── TEXT PROVIDED

Indeed, tags fit seemlessly into Subversion's view of the world. Unlike other version control systems where a tag is something different, in Subversion tagging is accomplished simply by creating a copy of your current development directory in another part of your versioned tree.

To introduce some degree of consistency most Subversion users structure their repositories into three areas, divided at the top level into: trunk, which contains the canonical working copy; tags which contains copies of trees saved for the purposes of tagging; and branches which contains copies of trees used by individual developers as branches off of the main development line. The last is an advanced feature that we will not fully exploit in this course. Given the canonical Subversion repository structure, creating a tag or branch means simply copying trunk to another part of the repository.

A tag is normally used to identify a single consistent version of an entire project. For instance, the directions for each assignment (after assignment 0) tell you to create one tag before starting and another tag after you're done. These tags then identify the versions of all your files that were current before and after you did the assignment. This lets you, for example, ask Subversion to show you all the changes in the entire system between those two points.

See below for specific directions for manipulating tags with Subversion.

Branches

Sometimes you might have more than one "line of development" in your program. For instance, when you ship release 1.0 to customers, you might have one team working on release 2.0, and another team making minor bug fixes to the release 1.0 code for release 1.01.

In this case, most changes made for release 2.0 should not be incorporated into release 1.01, and while many fixes made for release 1.01 should be incorporated into release 2.0, some probably shouldn't be.

This sort of situation is handled using "branches". Each branch is a (mostly) separate line of development, diverging from some common ancestor version. (This divergence is where the term "branch" arose.)

While Subversion has good branch support, using them is beyond the scope of this course.

Use Subversion Effectively

Subversion is a tool, not a panacea. It helps you organize and maintain a project, but it doesn't do it by itself. It requires that you use it in a manner that makes it useful.

────

PROBLEMS TO SOLVE:
[a] Rewrite the Subversion text starting with "See below for" and going on through "probably shouldn't be.", with "team" replaced by "group".
[b] Continue the text on Subversion tags and branches, picking up after its final sentence.

── INFORMATION PROVIDED

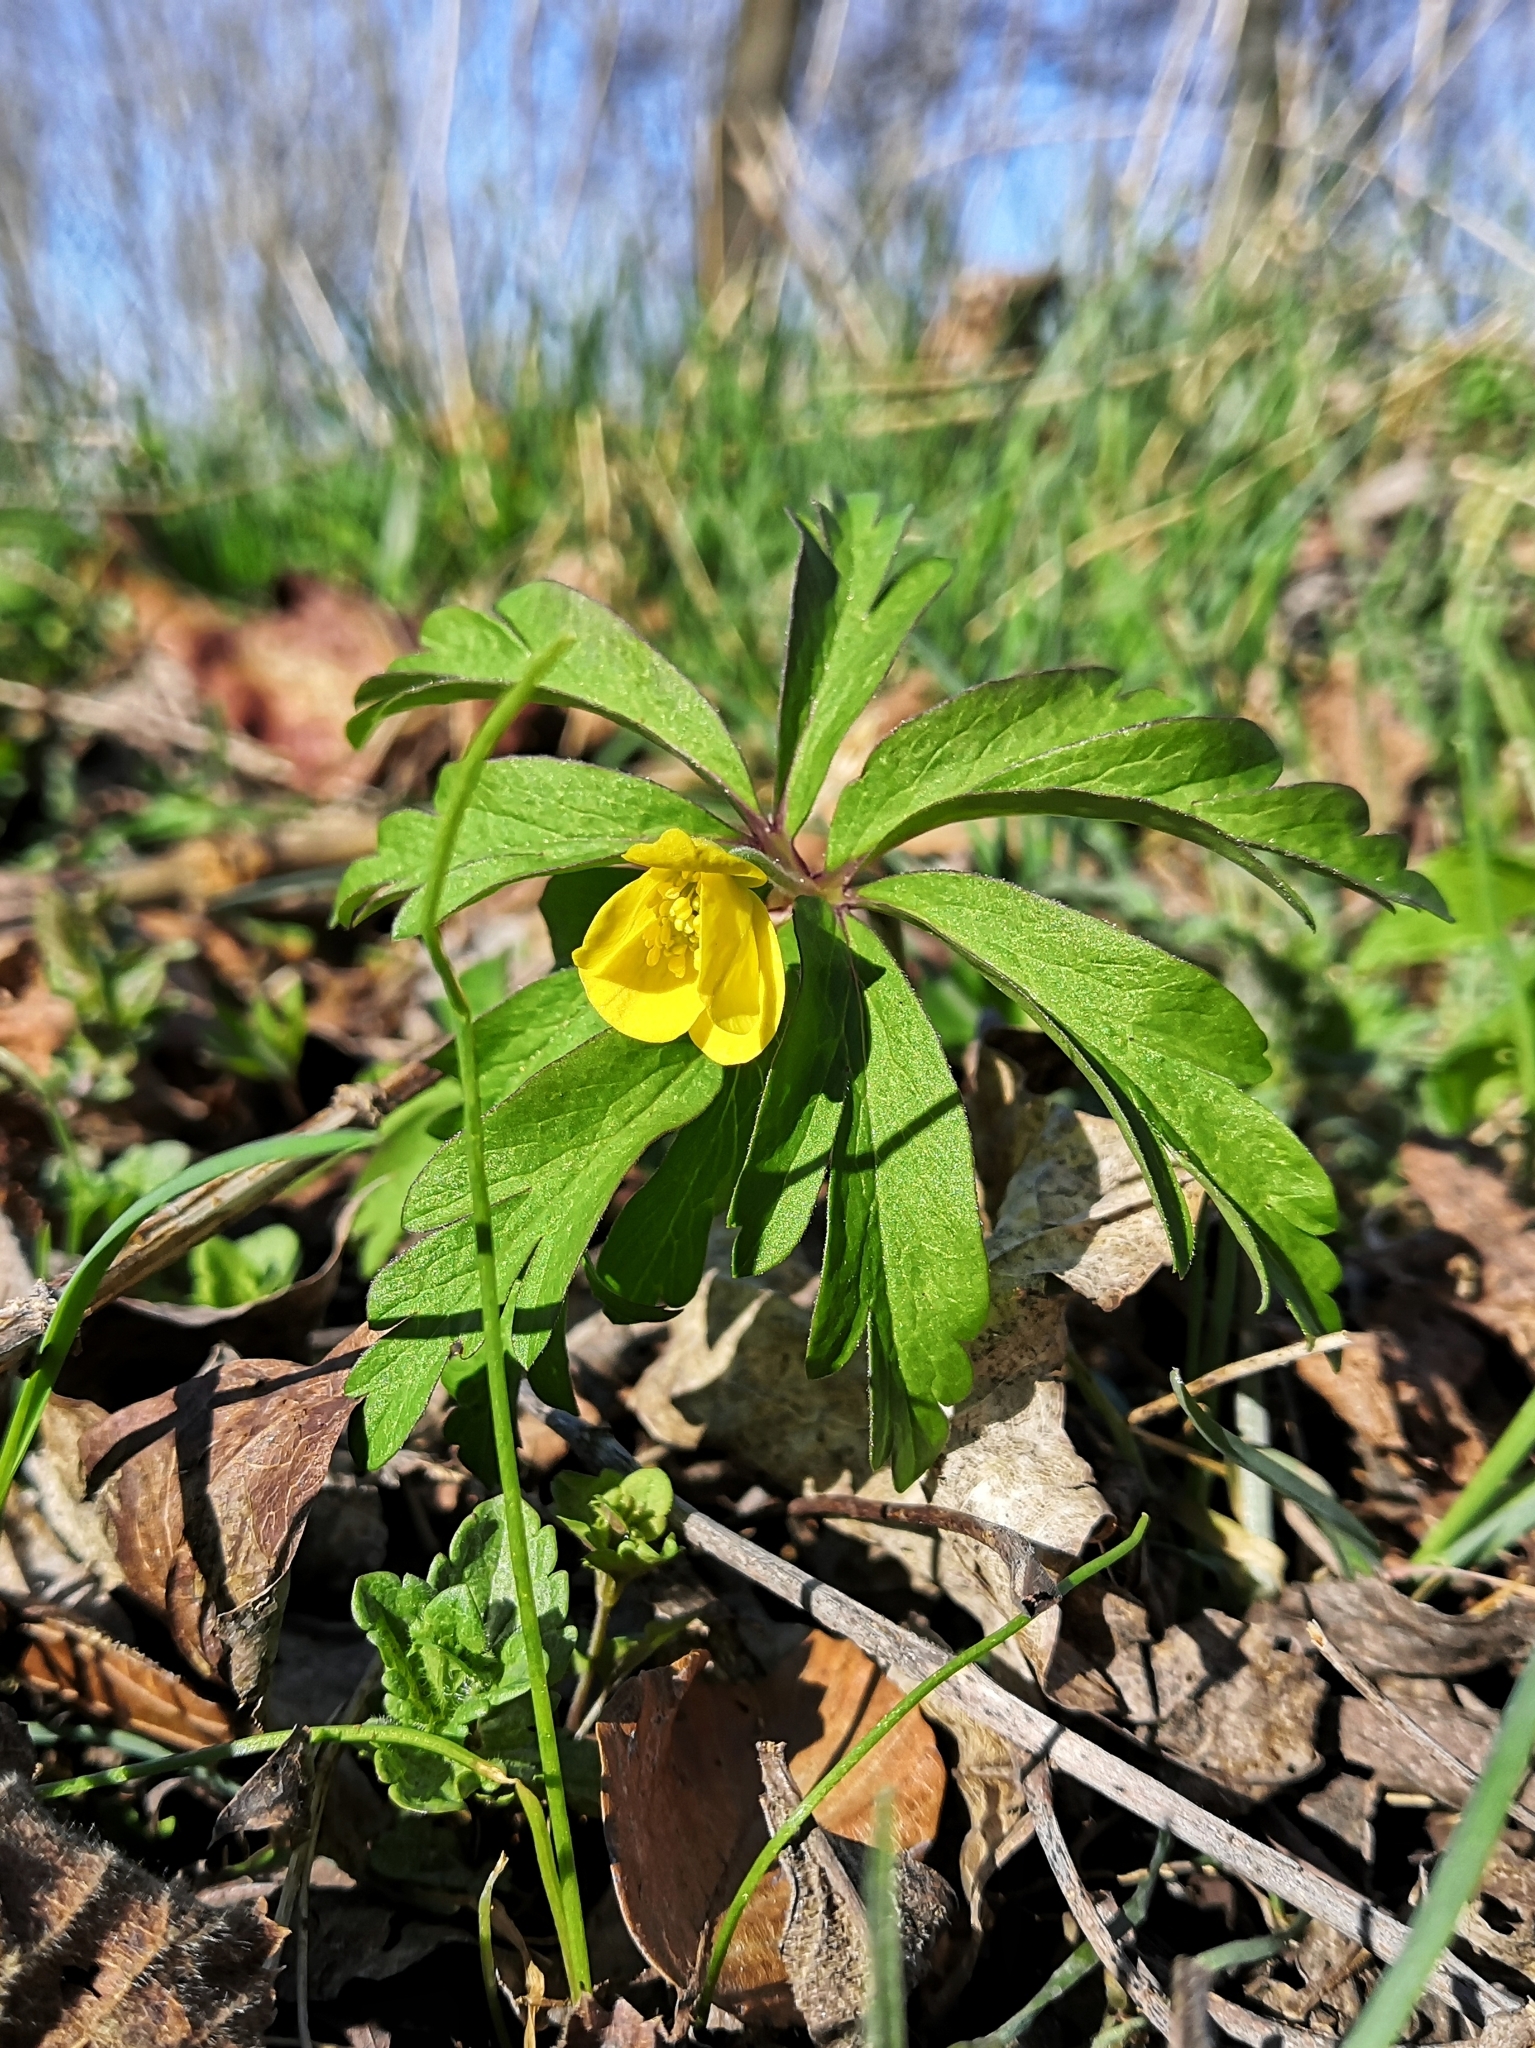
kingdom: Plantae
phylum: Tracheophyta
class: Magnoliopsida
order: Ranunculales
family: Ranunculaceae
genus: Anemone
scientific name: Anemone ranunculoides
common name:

────

OUTPUTS IN ORDER:
[a]
See below for specific directions for manipulating tags with Subversion.

Branches

Sometimes you might have more than one "line of development" in your program. For instance, when you ship release 1.0 to customers, you might have one group working on release 2.0, and another group making minor bug fixes to the release 1.0 code for release 1.01.

In this case, most changes made for release 2.0 should not be incorporated into release 1.01, and while many fixes made for release 1.01 should be incorporated into release 2.0, some probably shouldn't be.

[b]
In order for the repository to be a useful tool for keeping track of what is really part of the project and what is not, you have to actively maintain the set of files Subversion knows about. Don't add or commit temporary files, editor backups, object files, and the like to the Subversion repository. If you have files that are complicating your development process that you do not want to commit, explore the svn:ignore property that can be set on any versioned Subversion directory. Do remove files you're not using any more. (Even after telling Subversion to remove them, you can still get them back later, because removing them is just a change that Subversion tracks.)

In order for the version history to be useful, you have to add tags at important points in development, like releases. You also have to write at least minimally useful commit messages so you can look at them later and be reminded of the circumstances.

In order for the merging features to be useful, you have to avoid making sweeping changes without warning your partner, you have to update and commit regularly but not insanely often, and you have to take the trouble to merge correctly by hand when conflicts occur.

If you don't do these things, you will eventually end up in a hole, and Subversion will not save you from yourself.

How do I...

The previous section explained Subversion concepts in general terms. In this section we explain how to do various useful things.

How do I make a new repository? Don't bother with this. We will create repositories for you.

How do I make a new project in a repository?

There are two ways to add code to a Subversion repository. One is to use svn add in a working directory to add files and directories one at a time. The other is to use svn import to do a bulk import of a whole unversioned existing source tree into the repository. The next section describes using svn import; svn add is described further below.

How do I import existing code into a repository?

Unpack the source tree you're going to import in a temporary directory.

  % mkdir ~/tmp
  % cd ~/tmp
  % tar -xvzf  ~/somewhere/os161-1.11-du.tar.gz

Now run svn import. You need to provide two things: the place to import into, a commit message, and the code to import.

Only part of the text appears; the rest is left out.